Tarikat ve cemaatlerin böyle bir yapıları olmadığı açık.
Tarikat ve cemaatler de elbette siyasal etkiye sahiptirler ama asla bir
sivil toplum kuruluşu değildirler!
Öte yandan, Barlas ile Cemaat yazarları arasındaki polemiğin böyle
bir akademik tartışma ile ilişkisi olmadığı açık:
Konu, gittikçe otoriterleşen AKP iktidarı ile bunu eleştiren Cemaat arasındaki yaklaşım farkı!
Barlas hem akademik olarak hem de siyasal gücün asıl kaynağının parti
olması bakımından ne kadar haklıysa...
Otoriterleşen AKP ile, onu daha yumuşak davranması konusunda uyaran
Cemaat arasında, AKP'yi destekleyen yani otoriterleşmeden yana olan tutumuyla
o kadar haksız!
* * *
2) AKP yanlısı yazarlarla, eskiden AKP'ye destek vermiş solcu yazarlar
arasındaki kavga.
Özellikle Gezi Direnişi'nden sonra, AKP'yi otoriterleşmekle suçlayan eski solcu ve liberal yazarlara karşı militan AKP'li yazarlar müthiş bir saldırıya geçti.
Bunun pek çok örneği var...
Ama yapılan saldırıların, yazılanların seviyeleri burada alıntılanmaya değmeyecek düzeyde olduğu için ne yazanları ne de yazıları anacağım...
Sadece bunların hedefinde eskiden AKP'ye destek vermiş olan Ahmet Altan,
Mehmet Altan, Cengiz Çandar, Hasan Cemal,
Ali Bayramoğlu gibi yazarların bulunduğunu,
Nuray Mert, Ece Temelkuran, Can Dündar gibi yazarları da
unutmadıklarını belirtmekle yetineceğim.
* * *
3) Balyoz ve Ergenekon kararları dolayısıyla desteksiz atan yazarlar
ve bunlara verilen ayarlar.
Ayarı veren bizim Nilgün Cerrahoğlu.
Aynı gazetede yazdığımız için 10 Ağustos 2013 tarihli yazısını aynıyla aşağıya alıyorum...
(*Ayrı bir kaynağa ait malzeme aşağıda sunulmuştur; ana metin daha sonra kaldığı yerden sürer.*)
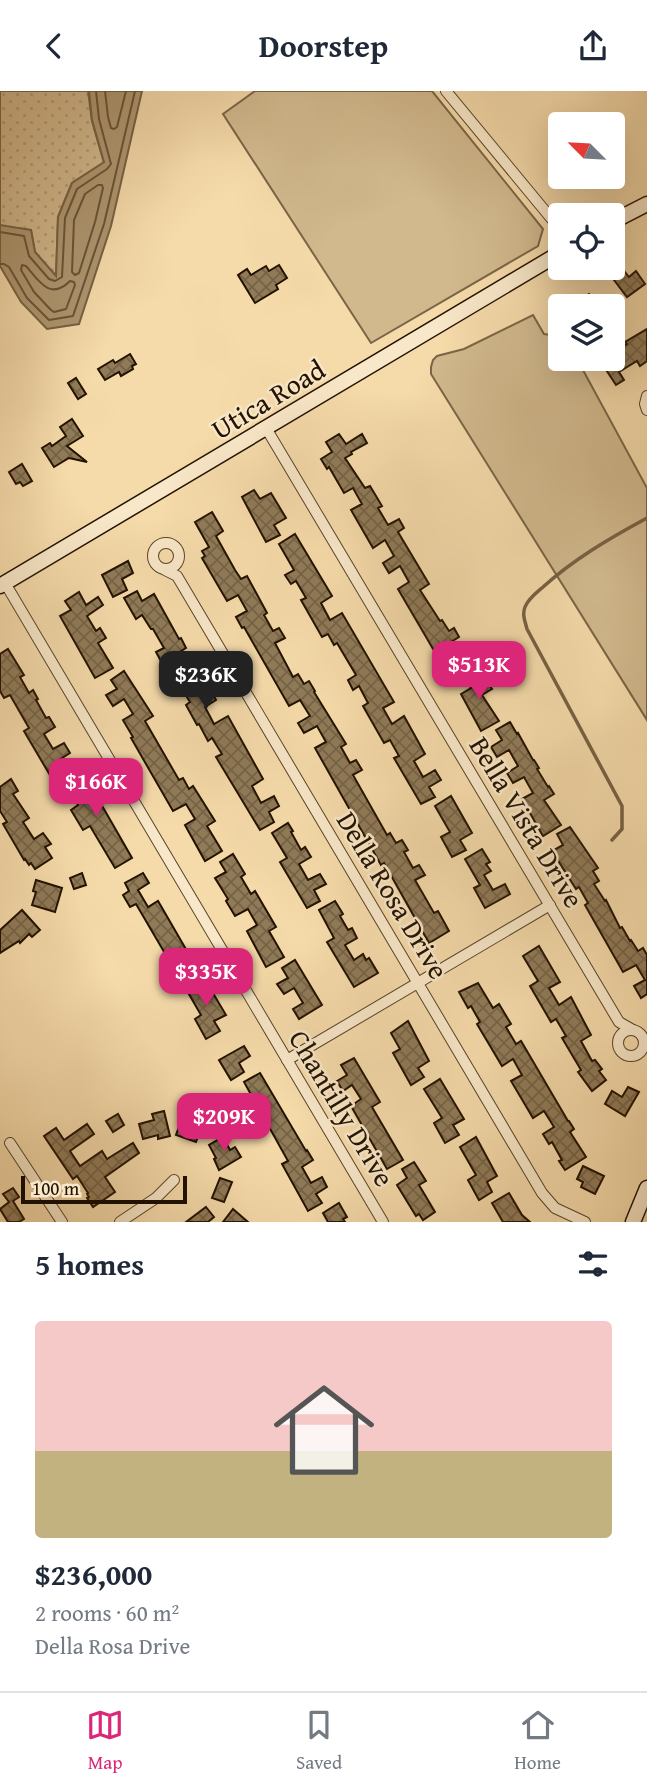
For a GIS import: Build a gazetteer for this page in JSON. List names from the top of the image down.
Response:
{
  "streets": {
    "street": [
      "Utica Road",
      "Bella Vista Drive",
      "Della Rosa Drive",
      "Chantilly Drive"
    ]
  },
  "crossings": [
    ["Utica Road", "Bella Vista Drive"],
    ["Utica Road", "Chantilly Drive"]
  ],
  "scale_bar": "100 m",
  "north": "top left",
  "page": {
    "header": "Doorstep",
    "price": [
      "$513K",
      "$236K",
      "$166K",
      "$335K",
      "$209K"
    ],
    "scale": "100 m",
    "heading": "5 homes",
    "list": [
      {
        "name": "$236,000",
        "note": "2 rooms · 60 m² · Della Rosa Drive"
      }
    ],
    "tabs": ["Map", "Saved", "Home"]
  }
}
İlave edilecek tek şey, düzelttiği yazarlar için (ki dostlarımdır)
duyduğum hüzün!
* * *
"Ergenekon'un Bir Benzeri Yok
Ergenekon'un 'derin devlet' ve 'gladio'nun tasviyesi adına her şeye rağmen
yararlı bir egzersiz olduğuna inanan kemik bir 'yetmez ama evetçi' kesim var...
Bu çevre bir dizi kusur ve eksiğine rağmen 'gladio'nun tasviyesi için
Ergenekon'un özetle iyi olduğuna inanıyor, çetelerin böylece geriletildiğini
savlıyor, bunu AKP iktidarının sağladığını öne sürüyor. Bu iddiaları öne
sürerken de yaygın biçimde İtalya örneğine sarılıyor.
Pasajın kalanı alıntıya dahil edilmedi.